Prince talked of black members of the team experiencing racism during a 2005 tour of Australia – when Smith was captain – and being asked to ignore it and get on with the game by the team leadership and management.

“Our system is broken,” he stated. And it certainly is. From current cricket suits and former cricket players to cricket writers, one of whom, in response to Prince’s tweets, said that the only people to blame if the system were broken would be black administrators as they were the “majority” on the CSA board.

It is a view that goes to the very heart of white blindness – one that refuses to see and understand the internal obstacles placed in the way of black cricket administrators like Krish Mackerdhuj from the early days of unification until more recent times.

A blindness oblivious to the politics that was being played by white administrators hellbent on continuing to maintain their privileged position at club, provincial and national level from 1990 onwards – to the detriment of black cricket development in this country. 

3 June 1976: Fans greet West Indies cricketer Vivian Richards at Trent Bridge, Nottingham, after the first Test of the West Indies’ tour of England. (Photograph by Wood/ Evening Standard/ Hulton Archive/ Getty Images)
3 June 1976: Fans greet West Indies cricketer Vivian Richards at Trent Bridge, Nottingham, after the first Test of the West Indies’ tour of England. (Photograph by Wood/ Evening Standard/ Hulton Archive/ Getty Images)
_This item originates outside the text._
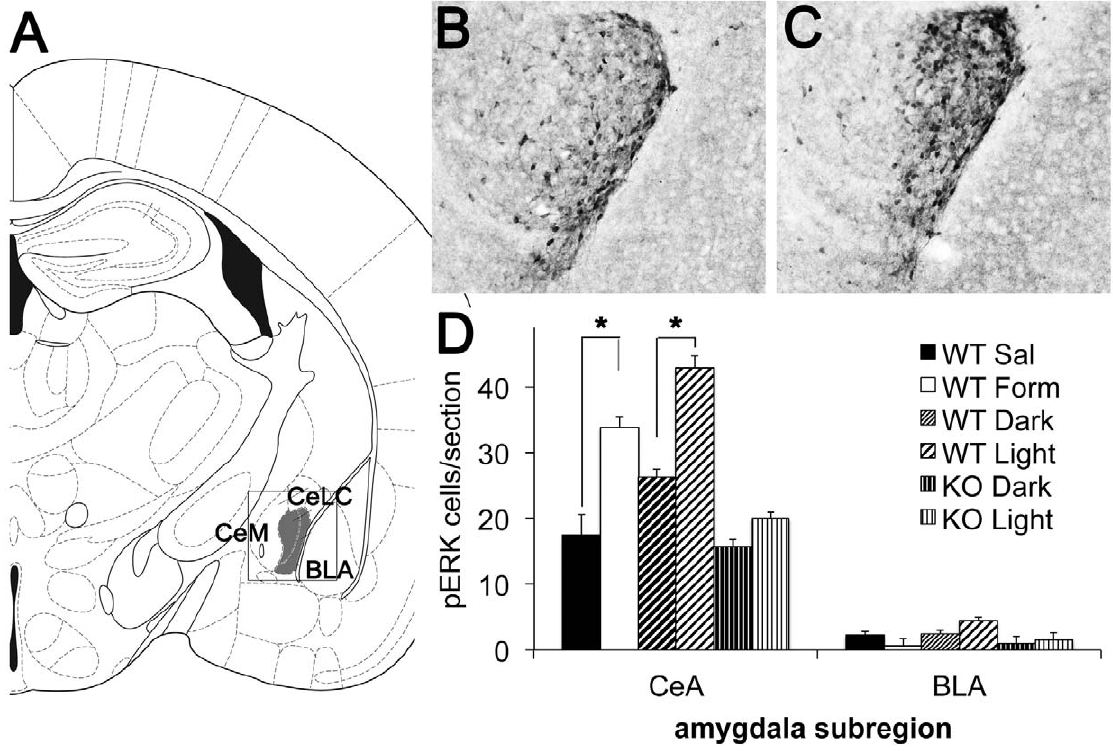
Figure 3. Light activates neurons in central amygdala. (A) Line drawing indicating the region of interest within the basolateral (BLA), the medial (CeM) and lateral and capsular portions of the central (CeLC) amygdala. The boxed outline indicates the region of the amygdala represented in the micrographs to the right. (B) Example of pERK staining in a sham-treated P8 mouse pup that remained in the dark (WT Dark). (C) Example of pERK staining in P8 mouse pup exposed to light for 30 min (WT Light). (D) Quantification of the number of pERK-expressing neurons in CeLC and BLA areas. There were many fewer pERK-labeled cells within the CeM and BLA, and the BLA was counted as an out of region control. In WT pups, light produced a 1.6-fold increase in the number of pERK-expressing neurons (WT Dark pups n=8 and WT Light pups n=9). Supraorbital formalin injections produced a 2-fold increase in Fos staining compared to saline injections. (n=4, both saline and formalin groups). Light did not induce pERK cells in KO mice (KO Dark n=5, KO Light n=9). Data are presented as means of the average number of pERK staining neurons in each animal 6 SEM. Asterisks (*) indicate p , 0.01.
A blindness that refuses to concede that the malaise in South African cricket is the making of these historical attempts to maintain white supremacy in the sport that, with the Gupta family’s political and financial incursions into cricket in the 2000s, deviated into forms of capture. 

This sickness currently manifests itself as the Fanonian nightmare of the current board, filled with self-serving and inept administrators, reproducing the methods and the madness that go back decades, to the rebel tours and beyond.  

For cricket in South Africa to truly transform, it requires a proper truth-finding process. One that interrogates the roles of those, like Ali Bacher, who organised the rebel tours of racist South Africa through to the white mercenaries involved in the deplorable Hansiegate match-fixing scandal and the Guptas’ influence in cricket, to the current moment where black administrators who are not interested in giving the sport life and meaning in black communities are running the game.